■ Exercise brief: In the listing below, find the line with "align-items: center ->" and copy every line from there up to and including the line with "color: #a21caf ->", exactly and without pictures.

■ Information shown:
=== Begin Enclosure ===
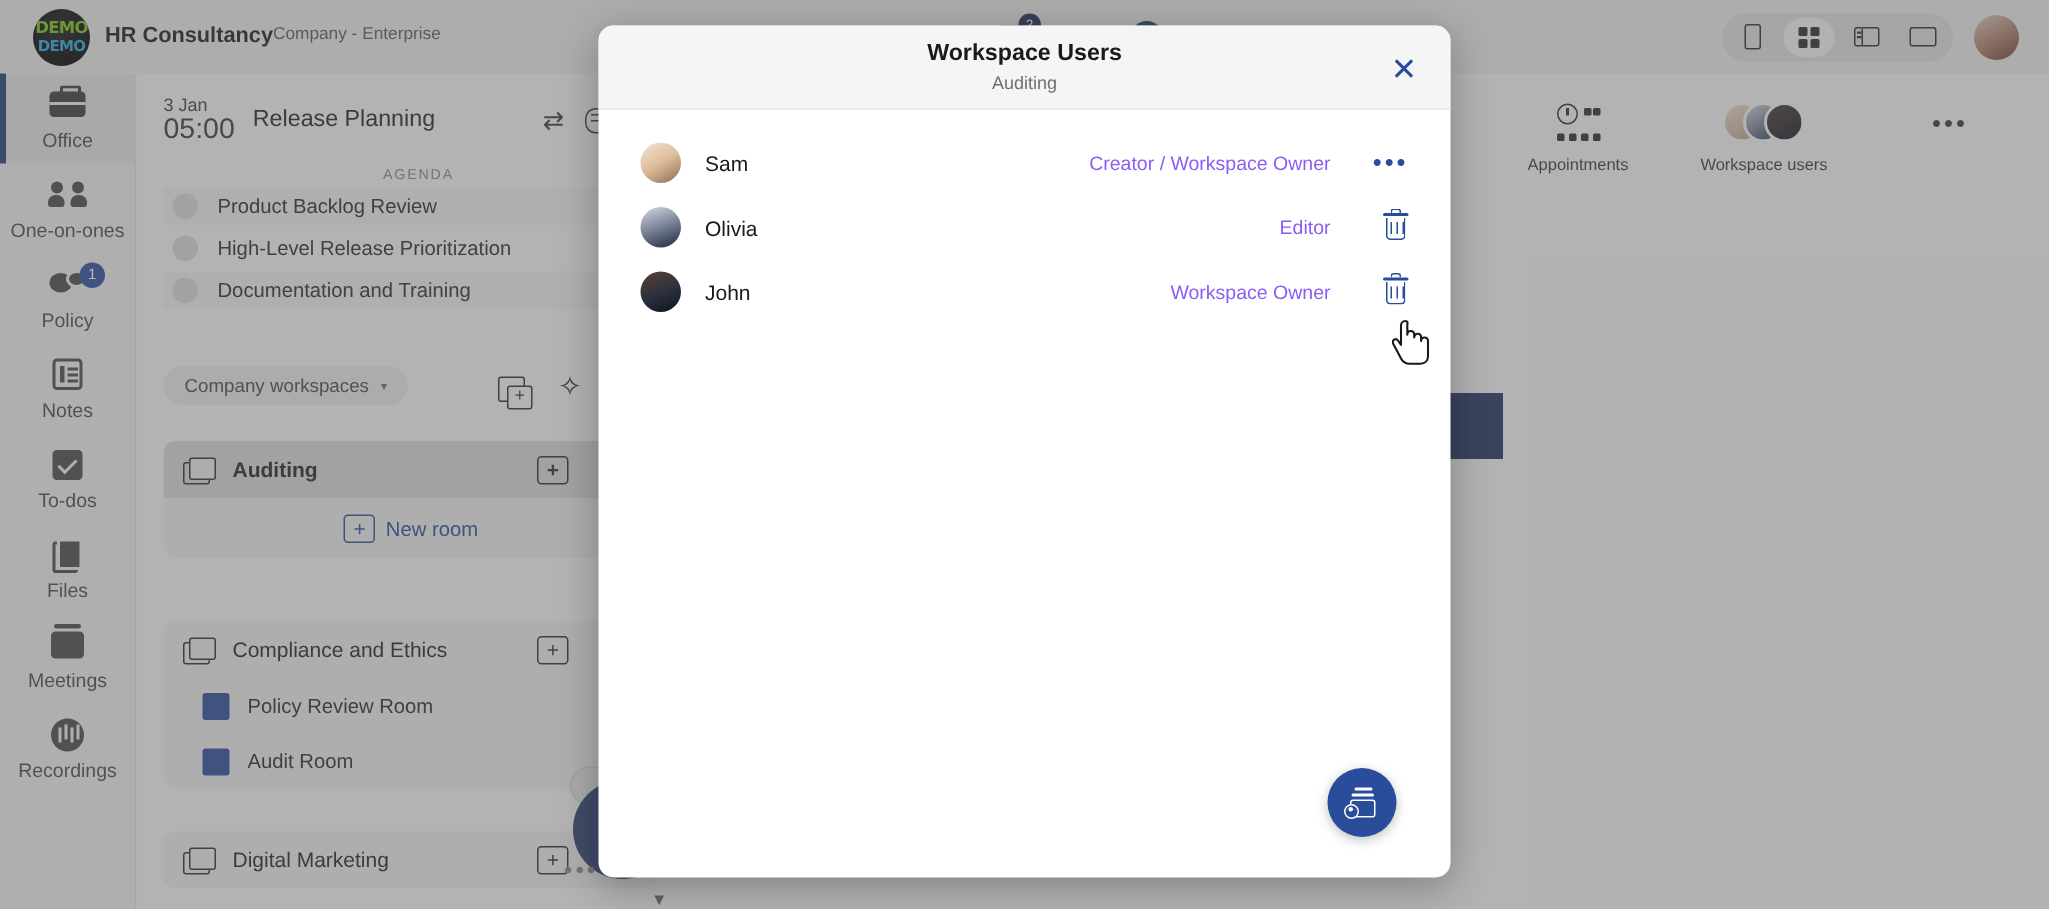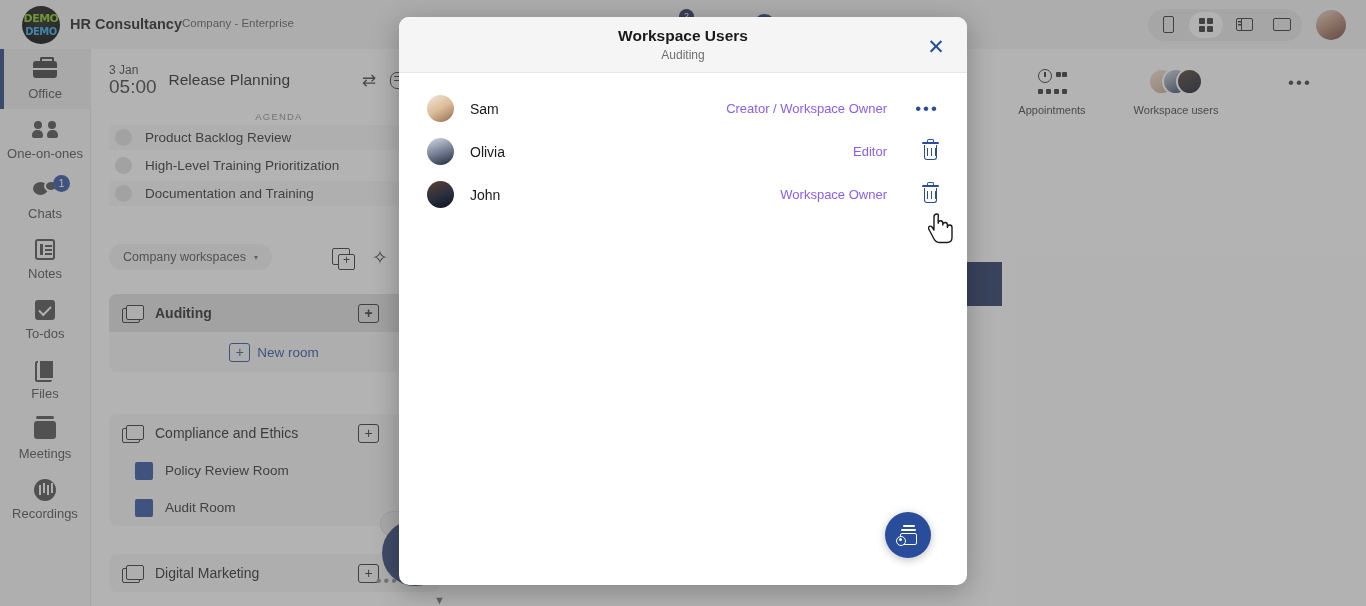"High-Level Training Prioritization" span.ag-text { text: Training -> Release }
=== End Enclosure ===
=== Begin Enclosure ===
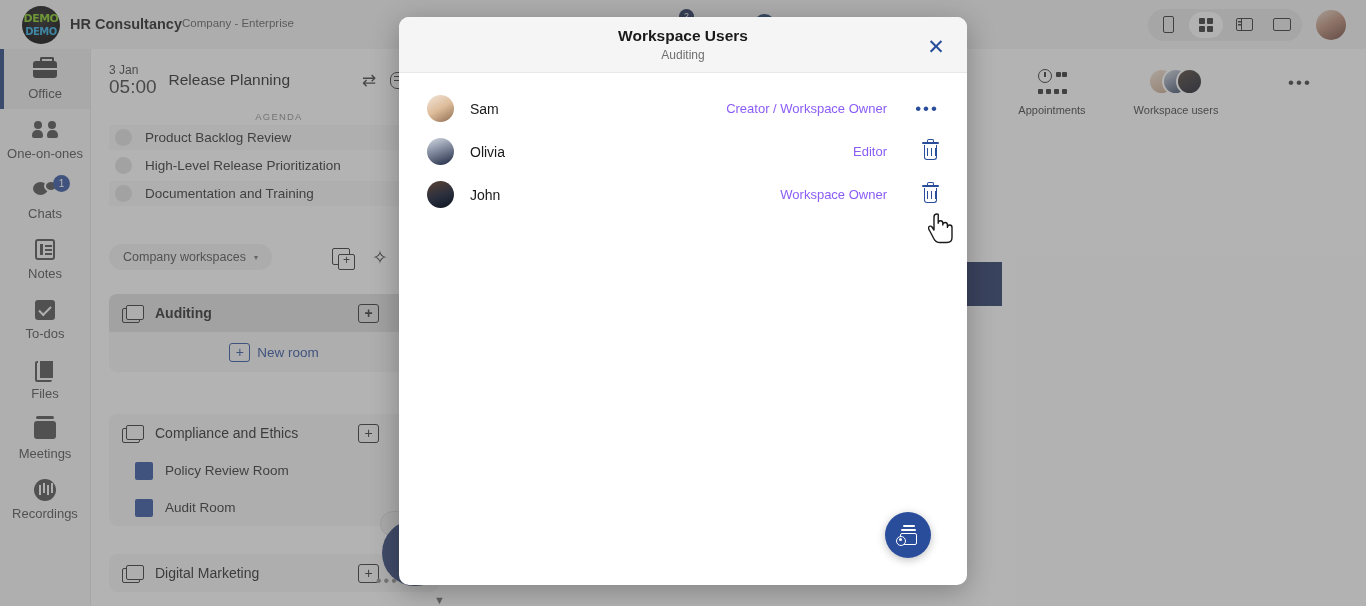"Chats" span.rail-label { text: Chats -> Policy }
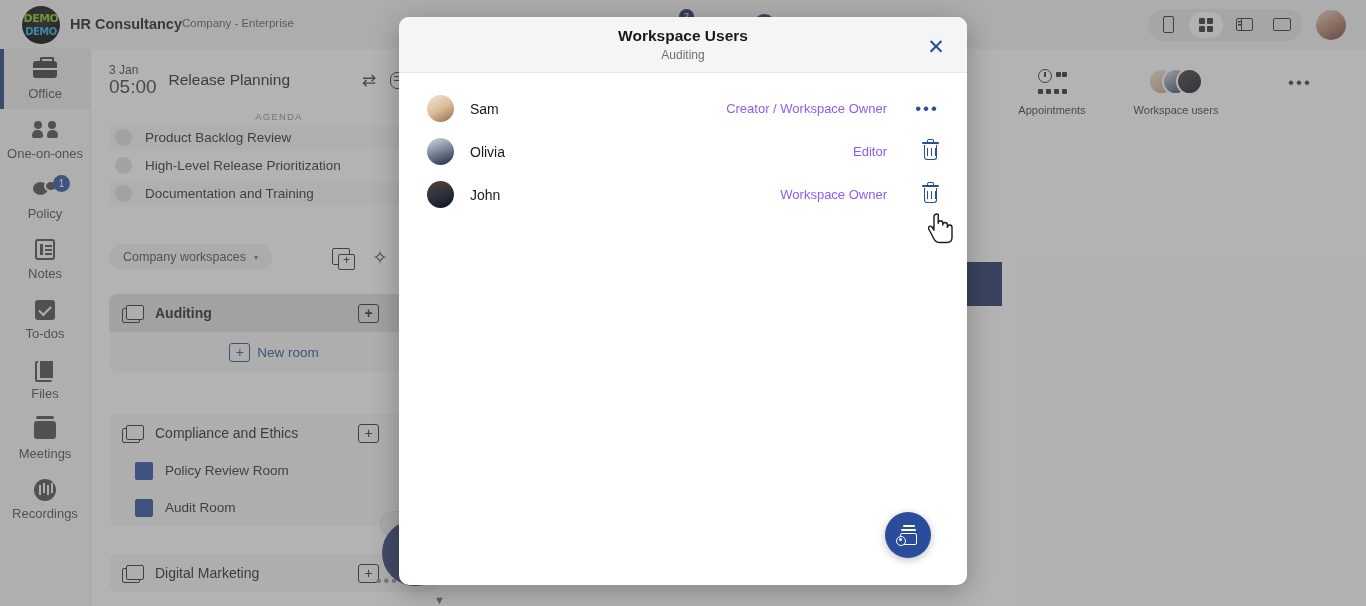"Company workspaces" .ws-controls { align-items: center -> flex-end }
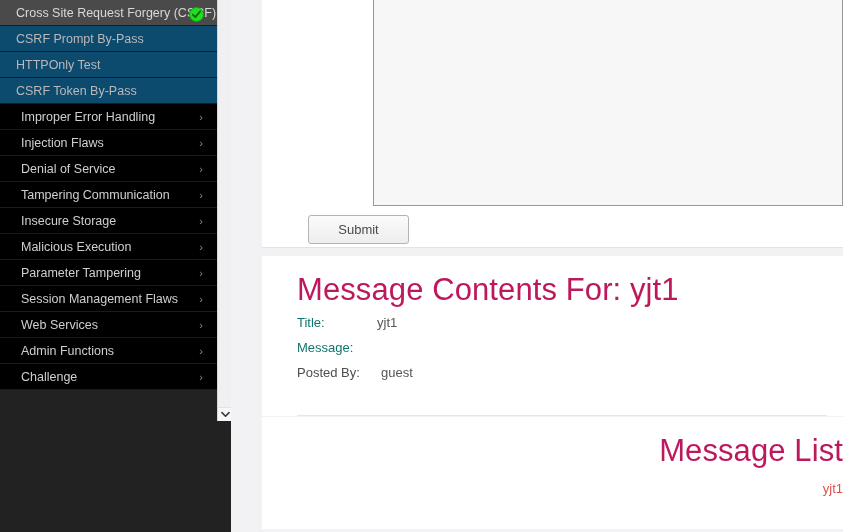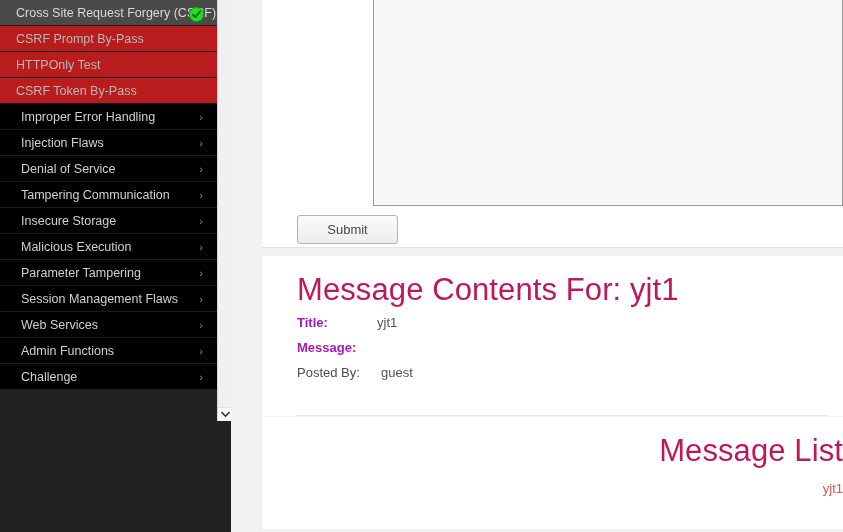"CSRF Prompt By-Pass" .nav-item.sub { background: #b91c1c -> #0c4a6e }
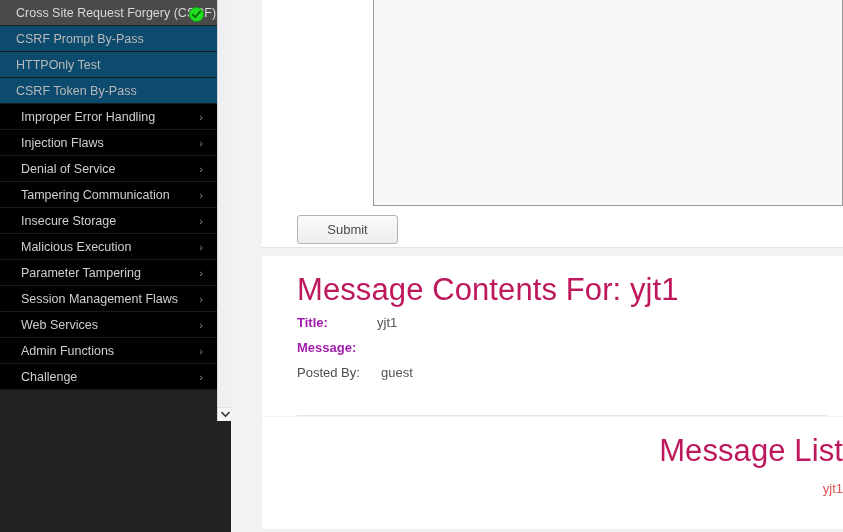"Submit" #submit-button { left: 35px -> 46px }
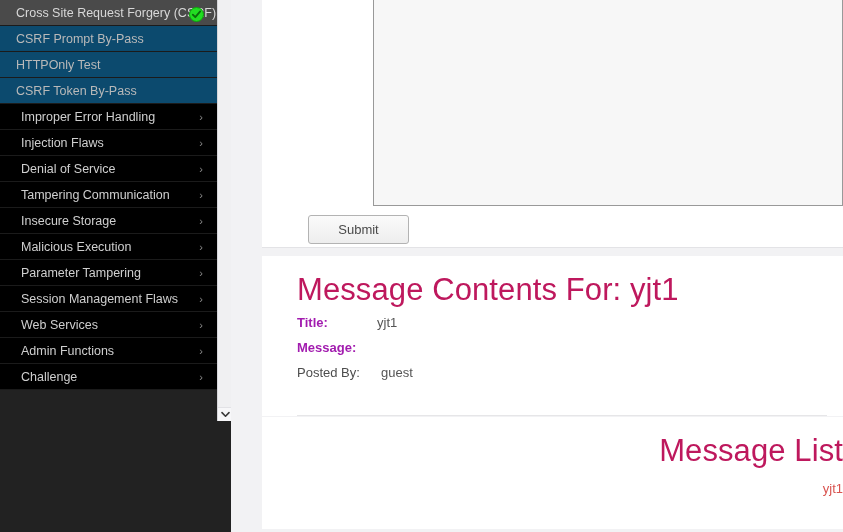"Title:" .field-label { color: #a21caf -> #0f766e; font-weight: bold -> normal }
=== End Enclosure ===
■ Solution:
"Company workspaces" .ws-controls { align-items: center -> flex-end }
"CSRF Prompt By-Pass" .nav-item.sub { background: #b91c1c -> #0c4a6e }
"Submit" #submit-button { left: 35px -> 46px }
"Title:" .field-label { color: #a21caf -> #0f766e; font-weight: bold -> normal }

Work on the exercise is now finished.